On the African continent, the strategy is terse. Africa is mentioned only as a source of natural resources, with the U.S. pledging to invest while remaining "wary" of resurgent Islamic terrorist activity. Critics, including The Nation, note that the document’s scant attention to Africa reflects a broader pattern of neglect and even disdain for regions deemed less strategically vital.

Perhaps most striking is the NSS’s approach to global challenges that many experts view as existential. The document elevates immigrants and drugs as the greatest threats to the U.S., while largely dismissing the dangers posed by climate change, pandemics, inequality, and the nuclear arms race. In 2024 alone, the U.S. suffered 27 billion-dollar climate-related disasters totaling an estimated $182.7 billion, yet the administration has actively undermined global efforts to address the crisis and weakened domestic resilience. Public health capacity has also been eroded, with the U.S. withdrawing from the World Health Organization even as new pandemics loom. Economic policies, meanwhile, have favored tax cuts for the wealthy, exacerbating already stark inequality.

The NSS also makes no mention of renewing the last nuclear arms control agreement, which recently expired. Instead, the administration touts a costly "Golden Dome" missile defense system, a move critics argue will only spur China and Russia to expand their own nuclear arsenals. The document’s call for a "culture of competence" rings hollow for many, given the administration’s pattern of firing experienced officials and imposing political loyalty tests throughout the government.

On the diplomatic front, the NSS’s vision of "unmatched soft power" is undermined by the dismantling of agencies like AID and Voice of America, which have long been central to American influence abroad. Cuts to science and technology investment have prompted an exodus of talent, with many scientists—both native and foreign-born—considering emigration. The administration’s focus on energy production has come at the expense of solar, wind, and energy efficiency, ceding the markets of the future to competitors like China.

Perhaps most controversially, the strategy document weaves white nationalist themes into its vision for America’s future. Immigration is to be limited to "deserving" groups, and the U.S. will support far-right parties in Europe, aiming to "cultivate resistance to Europe’s current trajectory within European nations." This, critics say, marks a radical departure from America’s traditional role as a champion of democracy and pluralism.

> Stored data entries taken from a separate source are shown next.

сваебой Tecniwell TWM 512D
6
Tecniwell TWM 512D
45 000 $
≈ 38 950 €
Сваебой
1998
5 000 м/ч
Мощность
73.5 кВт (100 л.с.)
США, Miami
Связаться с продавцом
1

As Charles Freeman, a former assistant secretary of defense, succinctly put it: "Ego-driven petulance is no substitute for strategy. Protection rackets and cronyism are no substitute for diplomacy. Intemperate insults do not promote partnership.… It is generally considered wise to divide, not unite one’s adversaries. We have done the opposite." (The Nation)

For now, America’s friends and adversaries alike are left to sift through the NSS’s mixed signals and prepare for a world in which the U.S. is, at once, more assertive and more unpredictable. The only certainty is that the global order is shifting—and America’s role in it is more contested than ever.